Penggusuran Warga Pulau Rempang, Batam, Demi Investasi dari China dan Peran Tomy Winata
Uwrite.id - Pulau Rempang, yang terletak di Kepulauan Riau, menjadi pusat perhatian media mulai dalam negeri hingga mancanegara seiring dengan rencana investasi megah dari Xinyi Group, perusahaan multinasional berbasis di Cina. Namun, di balik rencana ini terdapat kontroversi besar terkait penggusuran warga Pulau Rempang untuk memberi jalan bagi proyek investasi ini.
Menteri Investasi/BKPM, Bahlil Lahadalia, mengungkapkan bahwa masalah pengosongan Pulau Rempang telah menjadi perdebatan sejak awal.

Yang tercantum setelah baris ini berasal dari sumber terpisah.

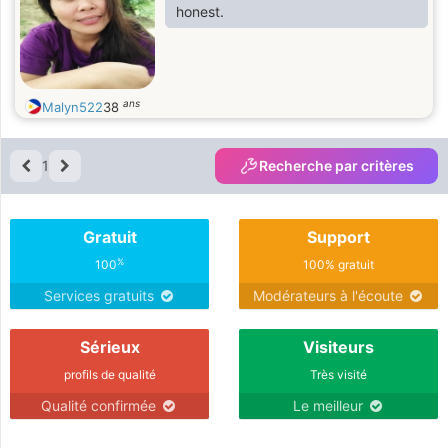
honest.
ans
Malyn522
38
1
Recherche par critères
Gratuit
Support
%
100
100% gratuit
Services gratuits
Modérateurs à l'écoute
Sérieux
Visiteurs
profils de qualité
Très visité
Qualité confirmée
Le meilleur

Pernyataan ini disampaikannya dalam konferensi pers setelah rapat koordinasi percepatan pengembangan investasi ramah lingkungan Pulau Rempang di Hotel Marriott Batam pada tanggal 17 September 2023.
"Insyaallah (pengosongan tanggal 28 dikosongkan) kita melihat perkembangan, dan kita sedang berbicara (sekarang), bukan persoalan tanggal, itu memang sudah diputuskan di awal tapi yang terpenting ialah cara-cara komunikasi yang baik," kata Bahlil dikutip dari Tempo, Minggu (17/9/23)

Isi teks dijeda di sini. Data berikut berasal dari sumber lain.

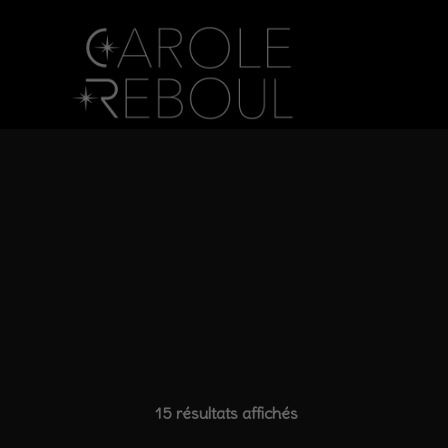
15 résultats affichés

Sebelumnya rencana investasi Xinyi Group di Kawasan Rempang Eco City di Batam pertama kali diungkapkan oleh Menteri Investasi/Kepala Badan Koordinasi Penanaman Modal (BKPM) Bahlil Lahadalia pada bulan Juli sebelumnya.
"Saya lihat Xinyi adalah salah satu pemain yang terbesar di dunia yang insyaallah akan melakukan investasi di Indonesia, di Rempang," ucap Bahlil kala itu.

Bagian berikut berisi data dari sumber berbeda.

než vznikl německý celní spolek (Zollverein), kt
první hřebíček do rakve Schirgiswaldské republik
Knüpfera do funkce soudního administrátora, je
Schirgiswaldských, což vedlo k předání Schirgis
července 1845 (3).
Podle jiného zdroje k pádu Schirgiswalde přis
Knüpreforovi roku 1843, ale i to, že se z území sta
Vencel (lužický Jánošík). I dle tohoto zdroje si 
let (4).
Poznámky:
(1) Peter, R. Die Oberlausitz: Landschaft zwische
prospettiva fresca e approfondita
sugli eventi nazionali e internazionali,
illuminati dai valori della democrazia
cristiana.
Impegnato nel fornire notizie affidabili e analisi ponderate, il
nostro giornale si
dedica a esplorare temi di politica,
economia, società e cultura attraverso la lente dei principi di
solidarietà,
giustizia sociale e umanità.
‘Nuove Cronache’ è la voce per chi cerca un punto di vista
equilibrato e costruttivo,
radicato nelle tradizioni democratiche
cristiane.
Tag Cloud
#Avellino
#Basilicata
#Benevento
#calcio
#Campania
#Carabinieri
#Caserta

Namun, proyek ini menghadapi penolakan dari ribuan warga Pulau Rempang. Beberapa sumber menyatakan bahwa mereka menolak digusur atau direlokasi karena belum ada penggantian lahan yang disediakan oleh pemerintah, sementara rumah yang dijanjikan juga belum dibangun.
Buntutnya pada 7 September 2023, aparat gabungan dari TNI, Polri, dan BP Batam melakukan aksi sepihak dengan mencoba memasang patok proyek di kampung adat Rempang, tetapi warga menolak dan akhirnya bentrokan pun tak terhindarkan.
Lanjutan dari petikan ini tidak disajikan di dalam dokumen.